At the back of deserted cafes, women behind the bars yawned between their untouched bottles; the newspapers lay unopened on the reading-room tables; in the laundresses’ workshops the washing quivered in the warm draughts. Every now and then he stopped at a bookseller’s stall; an omnibus, coming down the street and grazing the pavement, made him turn round; and when he reached the Luxembourg he retraced his steps.
This was published in 1869, but might have appeared in 1969; many, perhaps most, novelists still sound essentially the same. Flaubert scans the streets indifferently, it seems, like a camera. [W]hat he has selected is not of course casually scanned but quite savagely chosen,  each detail is almost frozen in its gel of chosenness. How superb and magnificently isolate the details are – the women yawning, the unopened newspapers, the washing quivering in the warm air.

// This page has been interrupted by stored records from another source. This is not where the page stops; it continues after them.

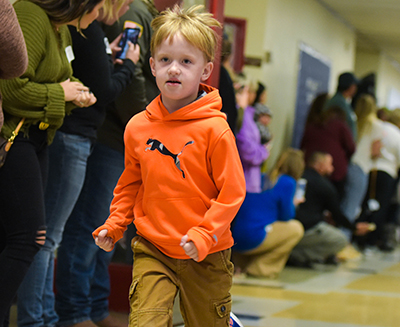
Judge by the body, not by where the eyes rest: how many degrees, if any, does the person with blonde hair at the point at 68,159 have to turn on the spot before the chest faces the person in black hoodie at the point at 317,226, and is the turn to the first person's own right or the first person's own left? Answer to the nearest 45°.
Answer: approximately 45° to the first person's own left

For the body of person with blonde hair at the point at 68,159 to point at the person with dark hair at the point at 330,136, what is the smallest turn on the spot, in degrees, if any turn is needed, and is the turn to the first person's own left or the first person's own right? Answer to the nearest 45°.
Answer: approximately 45° to the first person's own left

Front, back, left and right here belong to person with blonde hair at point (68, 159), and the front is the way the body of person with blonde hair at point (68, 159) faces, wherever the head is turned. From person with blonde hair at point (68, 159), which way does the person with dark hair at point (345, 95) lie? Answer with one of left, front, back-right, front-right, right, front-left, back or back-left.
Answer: front-left

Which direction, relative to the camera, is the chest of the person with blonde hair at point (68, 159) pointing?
to the viewer's right
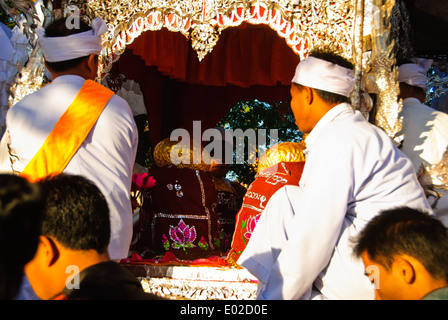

The flaneur exercised new liberties, noticing things not noticed, not noticeable, actually non negotiable, in the world of letters and polite society.
But I think Flaubert acknowledges that his literary powers are always up against a limit, that some of the things in his gaze sit on the verge of comprehension. And this makes him a friend of the blogger, anyone, in fact, who ambles through contemporary culture.
I would be grateful if you would stop reading, for a moment, and go to your Del.icio.us file. Tell me:
1) who many items you’ve clipped,
2) how many items you’ve reread (since clipping),
3) how many items you actually remember clipping,
4) how many items are now mysterious (as in "why did I clip this again?")
As contemporary flaneurs, sauntering through the virtual world, we are no longer choosing. The gel of chosenness, as Wood calls it, has liquefied and run away. We no longer file. Some time ago, filing gave way to piling. Piling gave way to binning, binning then to dumping. Happily, we’re using a virtual land tip. Still, we do we bother?
We bother because, before Del.icio.us, we were trailed everywhere on the internet by the uneasy feeling that this was a random search out of which nothing recoverable could come. I remember how thrilled I was by Del.icio.us. Finally, a map, a record, a way to recover my investment of time and effort. But I almost never go back.
Flaubert could retrace his steps. But when we exercise his liberty, the world overwhelms us. Much of what we see sits on the verge of comprehension, if only by weight and by volume. What was a test for Flaubert is a trial for us.
This continuity might have been worthy observing in the Times, but then of course the Times still believes in a manageable world, they believe they are a source of order, that they are architects of the manageable world. All the news that’s fit to print!
Come on, fellas. You are going to have to do better than Dwight Macdonald remembrances to make yourself useful.
Wolcott, James. 2006. Dwight Macdonald at 100. The New York Times. April 16, 2006.
Wood, James. 2006. The Man Behind Bovary. The New York Times. April 16, 2006.